» What you are asked to do
Restate the listing in full, keeping every word as it is.

=== Begin Enclosure ===

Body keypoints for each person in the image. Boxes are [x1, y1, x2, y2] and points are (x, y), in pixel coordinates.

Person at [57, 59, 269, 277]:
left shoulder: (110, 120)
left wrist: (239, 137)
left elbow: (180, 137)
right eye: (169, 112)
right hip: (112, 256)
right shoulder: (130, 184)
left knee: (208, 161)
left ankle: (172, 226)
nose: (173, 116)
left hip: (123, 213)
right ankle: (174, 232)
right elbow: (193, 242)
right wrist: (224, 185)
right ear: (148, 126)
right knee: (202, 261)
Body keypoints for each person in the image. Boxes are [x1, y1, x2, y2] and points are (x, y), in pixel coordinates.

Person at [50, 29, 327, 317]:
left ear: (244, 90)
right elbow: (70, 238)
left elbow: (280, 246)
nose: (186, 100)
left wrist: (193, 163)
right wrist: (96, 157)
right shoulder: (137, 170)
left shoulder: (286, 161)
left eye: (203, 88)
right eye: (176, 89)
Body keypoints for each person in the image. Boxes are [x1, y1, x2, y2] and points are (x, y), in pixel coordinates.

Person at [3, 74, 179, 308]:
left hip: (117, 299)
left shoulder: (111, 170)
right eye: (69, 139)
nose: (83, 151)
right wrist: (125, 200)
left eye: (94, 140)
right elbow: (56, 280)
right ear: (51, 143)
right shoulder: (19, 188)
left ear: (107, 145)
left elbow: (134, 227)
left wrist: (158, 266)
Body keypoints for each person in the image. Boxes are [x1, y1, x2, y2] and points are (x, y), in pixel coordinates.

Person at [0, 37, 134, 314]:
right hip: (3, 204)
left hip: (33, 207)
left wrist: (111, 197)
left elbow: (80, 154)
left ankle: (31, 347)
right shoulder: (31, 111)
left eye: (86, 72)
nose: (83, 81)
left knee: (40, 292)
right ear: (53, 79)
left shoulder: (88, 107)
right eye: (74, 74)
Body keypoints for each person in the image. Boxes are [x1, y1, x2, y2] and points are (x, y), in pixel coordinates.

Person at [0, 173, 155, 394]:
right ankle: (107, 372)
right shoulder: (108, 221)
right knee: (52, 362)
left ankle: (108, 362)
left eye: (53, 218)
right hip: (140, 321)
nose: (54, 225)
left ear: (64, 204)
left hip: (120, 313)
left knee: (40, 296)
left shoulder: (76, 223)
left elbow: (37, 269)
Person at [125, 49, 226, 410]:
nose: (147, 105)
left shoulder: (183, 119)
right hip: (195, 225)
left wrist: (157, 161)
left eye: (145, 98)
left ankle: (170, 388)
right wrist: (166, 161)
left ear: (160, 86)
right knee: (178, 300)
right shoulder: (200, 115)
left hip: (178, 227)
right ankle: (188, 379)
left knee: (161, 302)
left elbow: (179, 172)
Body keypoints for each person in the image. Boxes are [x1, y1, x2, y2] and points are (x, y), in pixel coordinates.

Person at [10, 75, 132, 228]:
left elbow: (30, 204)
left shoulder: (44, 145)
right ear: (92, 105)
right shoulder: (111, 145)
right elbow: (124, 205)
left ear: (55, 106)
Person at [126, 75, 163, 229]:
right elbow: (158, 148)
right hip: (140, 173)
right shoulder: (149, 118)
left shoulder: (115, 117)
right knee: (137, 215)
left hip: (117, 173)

=== End Enclosure ===

» Written response
Body keypoints for each person in the image. Boxes are [x1, y1, x2, y2] and points are (x, y), in pixel coordinates.

Person at [57, 59, 269, 277]:
left shoulder: (110, 120)
left wrist: (239, 137)
left elbow: (180, 137)
right eye: (169, 112)
right hip: (112, 256)
right shoulder: (130, 184)
left knee: (208, 161)
left ankle: (172, 226)
nose: (173, 116)
left hip: (123, 213)
right ankle: (174, 232)
right elbow: (193, 242)
right wrist: (224, 185)
right ear: (148, 126)
right knee: (202, 261)
Body keypoints for each person in the image. Boxes are [x1, y1, x2, y2] and points are (x, y), in pixel coordinates.

Person at [50, 29, 327, 317]:
left ear: (244, 90)
right elbow: (70, 238)
left elbow: (280, 246)
nose: (186, 100)
left wrist: (193, 163)
right wrist: (96, 157)
right shoulder: (137, 170)
left shoulder: (286, 161)
left eye: (203, 88)
right eye: (176, 89)
Body keypoints for each person in the image. Boxes are [x1, y1, x2, y2] and points are (x, y), in pixel coordinates.

Person at [3, 74, 179, 308]:
left hip: (117, 299)
left shoulder: (111, 170)
right eye: (69, 139)
nose: (83, 151)
right wrist: (125, 200)
left eye: (94, 140)
right elbow: (56, 280)
right ear: (51, 143)
right shoulder: (19, 188)
left ear: (107, 145)
left elbow: (134, 227)
left wrist: (158, 266)
Body keypoints for each person in the image. Boxes are [x1, y1, x2, y2] and points are (x, y), in pixel coordinates.

Person at [0, 37, 134, 314]:
right hip: (3, 204)
left hip: (33, 207)
left wrist: (111, 197)
left elbow: (80, 154)
left ankle: (31, 347)
right shoulder: (31, 111)
left eye: (86, 72)
nose: (83, 81)
left knee: (40, 292)
right ear: (53, 79)
left shoulder: (88, 107)
right eye: (74, 74)
Body keypoints for each person in the image. Boxes are [x1, y1, x2, y2] and points are (x, y), in pixel coordinates.

Person at [0, 173, 155, 394]:
right ankle: (107, 372)
right shoulder: (108, 221)
right knee: (52, 362)
left ankle: (108, 362)
left eye: (53, 218)
right hip: (140, 321)
nose: (54, 225)
left ear: (64, 204)
left hip: (120, 313)
left knee: (40, 296)
left shoulder: (76, 223)
left elbow: (37, 269)
Person at [125, 49, 226, 410]:
nose: (147, 105)
left shoulder: (183, 119)
right hip: (195, 225)
left wrist: (157, 161)
left eye: (145, 98)
left ankle: (170, 388)
right wrist: (166, 161)
left ear: (160, 86)
right knee: (178, 300)
right shoulder: (200, 115)
left hip: (178, 227)
right ankle: (188, 379)
left knee: (161, 302)
left elbow: (179, 172)
Body keypoints for each person in the image. Boxes are [x1, y1, x2, y2] and points are (x, y), in pixel coordinates.

Person at [10, 75, 132, 228]:
left elbow: (30, 204)
left shoulder: (44, 145)
right ear: (92, 105)
right shoulder: (111, 145)
right elbow: (124, 205)
left ear: (55, 106)
Person at [126, 75, 163, 229]:
right elbow: (158, 148)
right hip: (140, 173)
right shoulder: (149, 118)
left shoulder: (115, 117)
right knee: (137, 215)
left hip: (117, 173)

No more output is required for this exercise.